Cisco veröffentlicht Open-Source-Tool zur Prüfung der KI-Modell-Herkunft

Cisco veröffentlicht Open-Source-Tool zur Prüfung der KI-Modell-Herkunft

Cisco hat ein kostenloses Open-Source-Werkzeug veröffentlicht, das prüft, ob ein KI-Modell wirklich das ist, was es vorgibt zu sein. Das Model Provenance Kit erstellt technische Fingerabdrücke von KI-Modellen und deckt unerlaubte Modifikationen auf – ein konkreter Ansatz gegen Angriffe auf die KI-Lieferkette, die Unternehmen hierzulande zunehmend betreffen.

Das Problem

Auf Plattformen wie Hugging Face stehen über zwei Millionen Modelle zum Download bereit. Entwickler kopieren sie, trainieren sie weiter und stellen sie wieder online. In diesem Kreislauf lässt sich kaum nachvollziehen, wo ein Originalmodell endet und zweifelhafte Modifikationen beginnen. Angreifer können Modellgewichte so manipulieren, dass ein Modell unter bestimmten Bedingungen als Backdoor fungiert. Laut einer Studie von Anthropic reichen bereits 250 manipulierte Trainingsdokumente aus, um ein Sprachmodell zu kompromittieren – unabhängig von dessen Größe.

Das Werkzeug

Das Kit ist als Python-CLI implementiert und arbeitet in zwei Modi. Im compare-Modus vergleicht es zwei Modelle direkt miteinander und zeigt, ob eines vom anderen abstammt oder verändert wurde. Der scan-Modus durchsucht eine Fingerabdruck-Datenbank, die Cisco bereits mit rund 150 Basismodellen aus 45 Modellfamilien befüllt hat – von 135 Millionen bis 70 Milliarden Parametern.

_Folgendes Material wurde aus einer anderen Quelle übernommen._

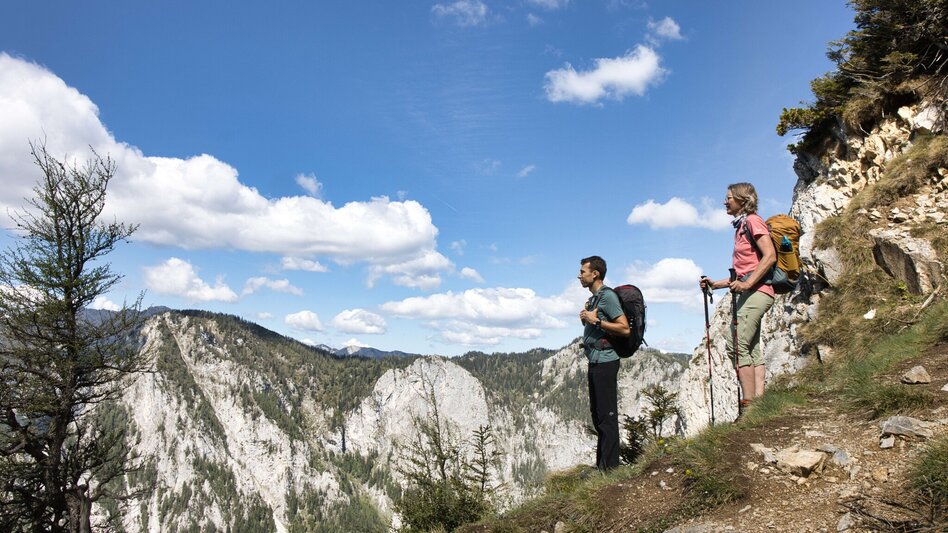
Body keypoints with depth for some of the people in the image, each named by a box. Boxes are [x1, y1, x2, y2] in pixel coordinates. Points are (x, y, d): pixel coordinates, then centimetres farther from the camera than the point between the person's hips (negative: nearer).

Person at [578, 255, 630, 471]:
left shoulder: (607, 296, -12)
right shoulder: (593, 298, 17)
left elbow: (624, 329, -18)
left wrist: (596, 321, -17)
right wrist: (586, 320, 7)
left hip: (605, 362, -10)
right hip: (594, 362, 10)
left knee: (607, 415, -6)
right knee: (597, 414, 14)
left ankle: (610, 466, 1)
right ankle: (601, 463, 23)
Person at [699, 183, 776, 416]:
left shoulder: (753, 221, -3)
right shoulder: (741, 226, 24)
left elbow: (770, 256, -16)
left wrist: (747, 283, -23)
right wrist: (716, 284, 15)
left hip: (756, 291, -10)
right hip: (751, 293, 10)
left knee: (737, 345, -17)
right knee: (752, 350, 4)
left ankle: (748, 406, -17)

Statt Dokumentation blind zu vertrauen, analysiert das System mehrere technische Merkmale gleichzeitig: Metadaten, Tokenizerstruktur, Embedding-Geometrie, Normalisierungsschichten und Energieprofile. Auf einem Testdatensatz mit 111 Modellpaaren – darunter destillierte, quantisierte und organisationsübergreifend feinabgestimmte Varianten – erreichte das Kit laut eSecurity Planet eine Genauigkeit von 96,4 Prozent bei einer Präzision von 98,1 Prozent. Der Code steht auf GitHub zur freien Verwendung bereit.

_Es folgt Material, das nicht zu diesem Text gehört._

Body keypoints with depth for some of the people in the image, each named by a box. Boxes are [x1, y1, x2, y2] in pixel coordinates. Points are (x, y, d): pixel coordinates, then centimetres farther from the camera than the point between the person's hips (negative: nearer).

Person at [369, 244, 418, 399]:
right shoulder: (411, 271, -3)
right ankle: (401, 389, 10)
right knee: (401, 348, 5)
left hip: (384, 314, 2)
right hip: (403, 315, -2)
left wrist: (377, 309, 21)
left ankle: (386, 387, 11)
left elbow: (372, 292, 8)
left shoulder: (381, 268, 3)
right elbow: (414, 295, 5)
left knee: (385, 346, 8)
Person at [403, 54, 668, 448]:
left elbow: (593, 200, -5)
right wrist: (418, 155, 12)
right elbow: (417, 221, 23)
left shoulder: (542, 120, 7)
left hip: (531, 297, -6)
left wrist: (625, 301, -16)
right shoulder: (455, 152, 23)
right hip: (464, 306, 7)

Relevanz für den deutschen Markt

Für Unternehmen in Deutschland ist die Herkunftsprüfung von KI-Modellen nicht nur eine Sicherheitsfrage. Der EU AI Act verpflichtet Betreiber von Hochrisiko-KI-Systemen ab August 2026 zur Transparenz über eingesetzte Modelle (Artikel 13). Ein nachvollziehbarer Herkunftsnachweis könnte die Beweislast bei Compliance-Prüfungen erheblich senken – sofern Behörden wie das Bundesamt für künstliche Intelligenz Open-Source-Werkzeuge als geeignete Nachweismittel anerkennen. Eine formale Anerkennung steht bislang aus.

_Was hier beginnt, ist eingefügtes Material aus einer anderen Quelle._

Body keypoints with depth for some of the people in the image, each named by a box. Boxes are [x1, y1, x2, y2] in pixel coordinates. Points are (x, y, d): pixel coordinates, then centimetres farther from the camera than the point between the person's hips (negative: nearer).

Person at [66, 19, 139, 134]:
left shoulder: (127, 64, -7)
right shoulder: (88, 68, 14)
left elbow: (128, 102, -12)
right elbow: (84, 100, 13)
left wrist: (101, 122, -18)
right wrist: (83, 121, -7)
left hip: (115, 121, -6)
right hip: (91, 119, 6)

Cisco hat parallel zum Toolkit eine Model Provenance Constitution veröffentlicht: ein Rahmenwerk, das definiert, wann ein Modell als Ableitung eines anderen gilt, und das auf Standards wie OWASP LLM Top 10 und MITRE ATLAS verweist. Das adressiert eine Lücke, die bislang die gesamte Branche hatte: eine einheitliche Definition von Modell-Herkunft fehlt bis heute.